The Fundamental Laws of Magic are, presumably, a number of statements about the general nature of magic. They were formulated by the magical theoretician Adalbert Waffling, the first of which is quoted above. It's unknown how many Laws Waffling created.
Possible interpretations of the first lawEdit
The exact consequences mentioned in the first law are not known, only vaguely stated to be "of the most extreme and dangerous kind". However, during Albus Dumbledore's discussion of the first law in his notes on the well known fairytale "The Warlock's Hairy Heart" (in The Tales of Beedle the Bard), he mentions that "in seeking to become super-human this foolhardy young man renders himself inhuman".
Likewise, Dumbledore also notes that the creation of a Horcrux evokes the first law, tampering with the essence of self or rather "dividing what was clearly not meant to be divided...body and soul". Voldemort created the number of Horcruxes he did solely in order to fulfil his perennial goal of evading death. Therefore, when he was finally killed the result is almost as karmic as the aforementioned warlock's: in seeking to fix himself immutably to one plane forever he renders himself eternally removed from all of them, save "the between-space".

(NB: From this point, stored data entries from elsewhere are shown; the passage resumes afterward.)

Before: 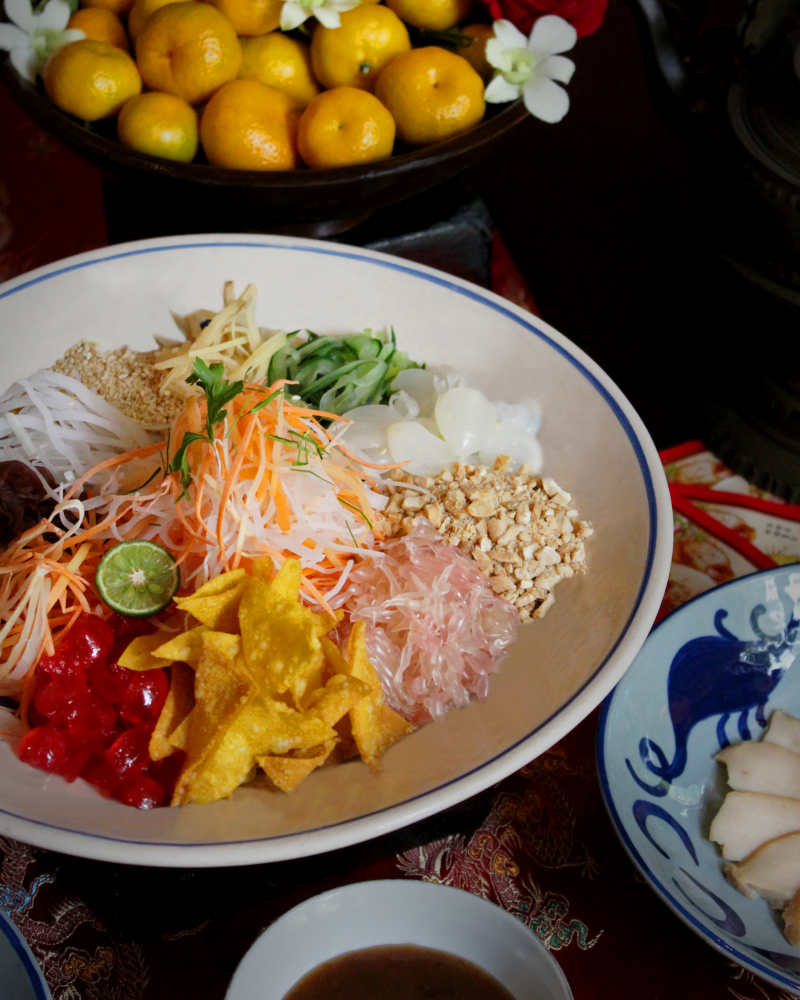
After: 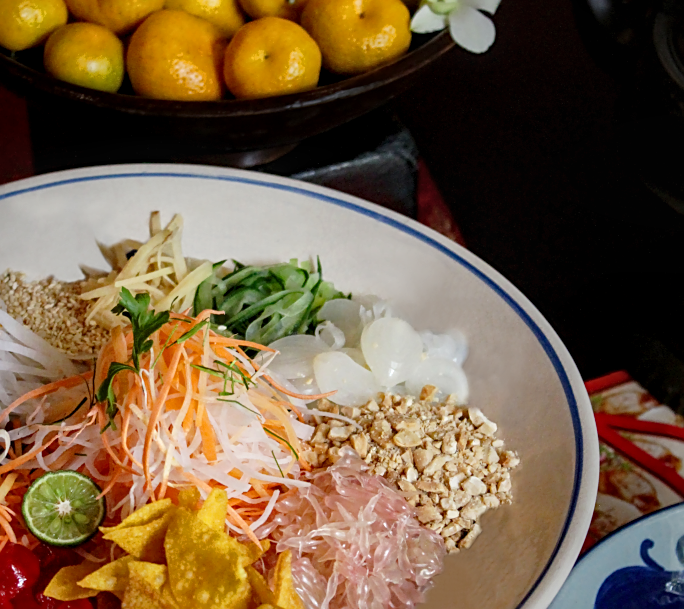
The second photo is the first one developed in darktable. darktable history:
crop and rotate: left 9.362%, top 7.098%, right 5.016%, bottom 31.916%
local contrast: highlights 36%, detail 135%
sharpen: on, module defaults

Therefore, it may be that the consequences of the first Fundamental Law of Magic (when evoked) mimic Newton's Third Law of Motion: For every action there is an equal and opposite reaction.
In this light, it has been suggested that Merope Gaunt may also have been a victim of this law - she is suspected by Dumbledore of having been using Amortentia to tamper with affairs of the heart, which appear to be inextricably linked with the essence of self in the Warlock's Hairy Heart (and indeed, love is counted amongst the deepest mysteries of magic).

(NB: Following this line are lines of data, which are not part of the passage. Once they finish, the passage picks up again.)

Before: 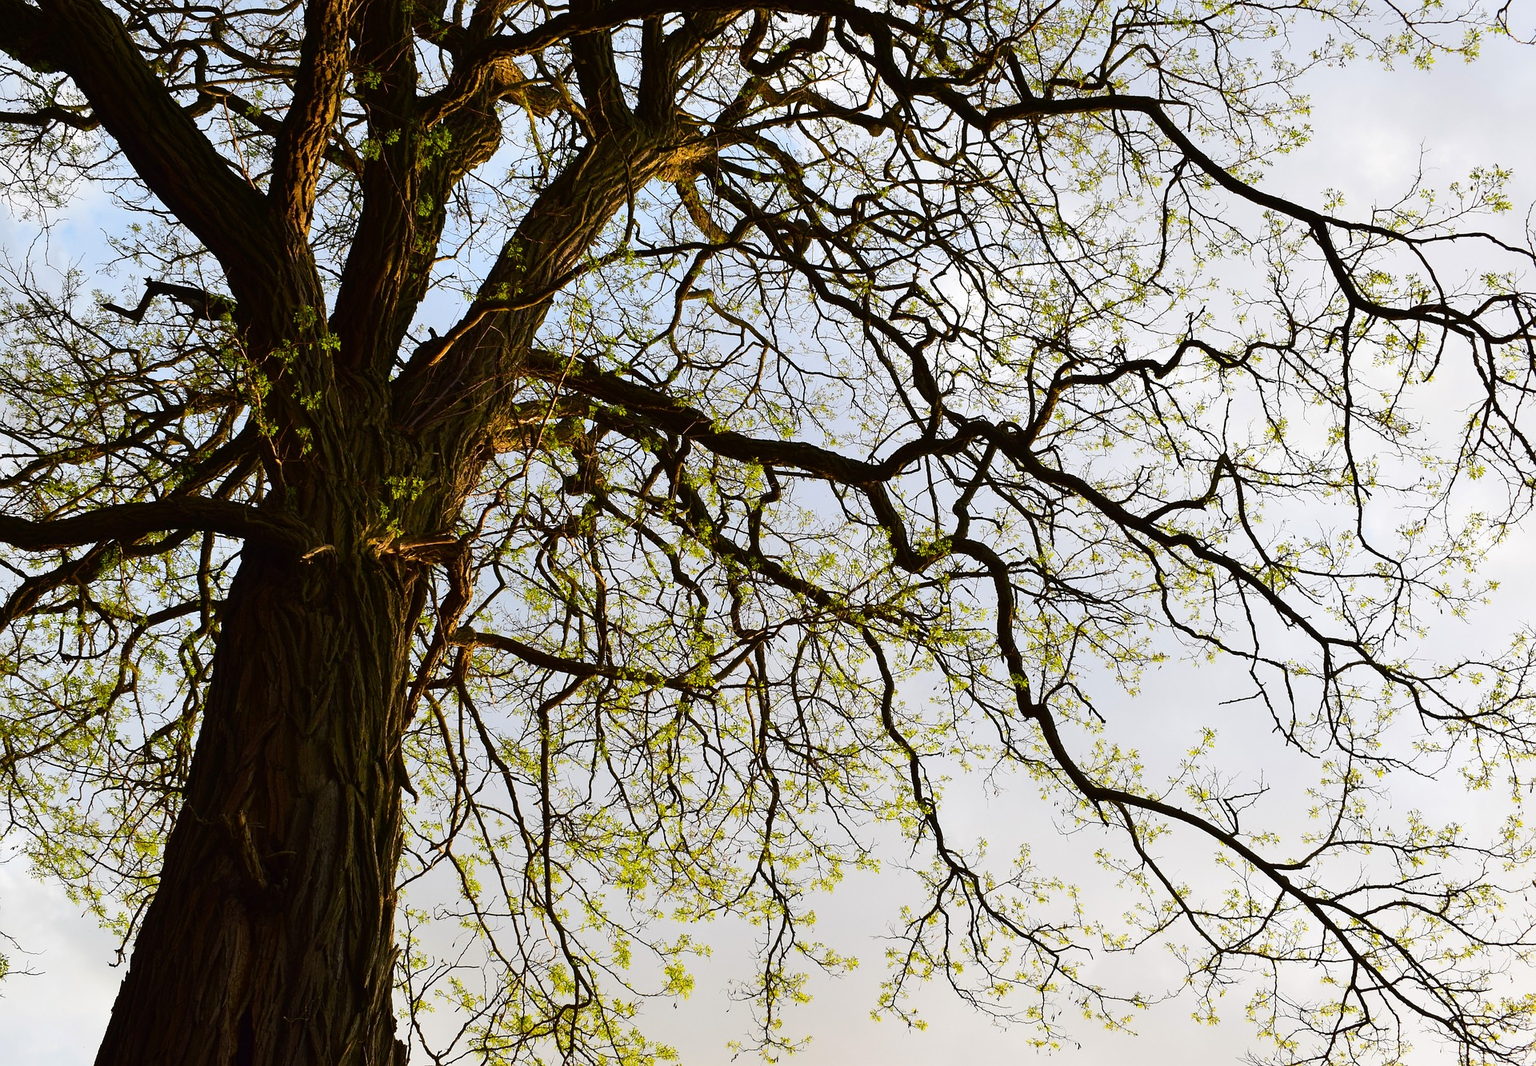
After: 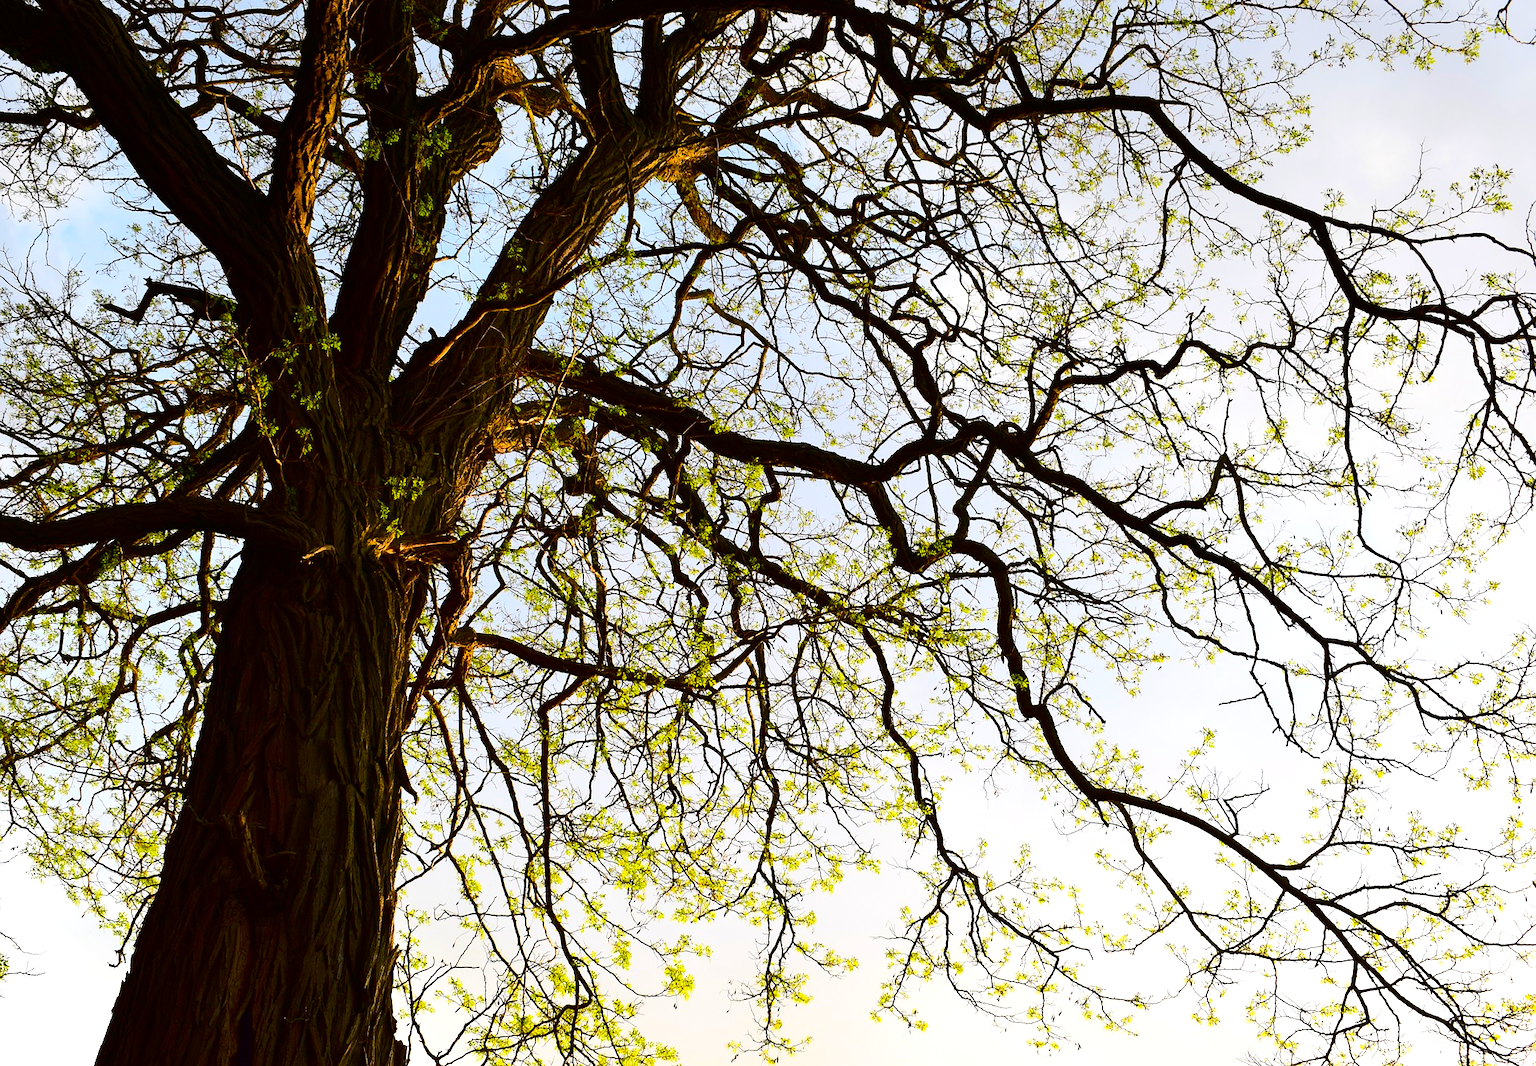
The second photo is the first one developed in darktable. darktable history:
graduated density: on, module defaults
contrast brightness saturation: contrast 0.18, saturation 0.3
exposure: black level correction 0.001, exposure 0.5 EV, compensate exposure bias true, compensate highlight preservation false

This theory is supported even further by the grave and ironic consequences that Merope is seen to have incurred in her quest to magically manufacture true love, e.g. driving away forever the very person she sought to be eternally bonded with, as well as rendering herself devoid of all positive feeling (depressed) in her attempt to reproduce one particular emotion above all others. Likewise, the only tangible thing her struggle for a union of true love ever produced was a being completely incapable of even comprehending the notion, who would go on to preach a campaign of hatred long after her death.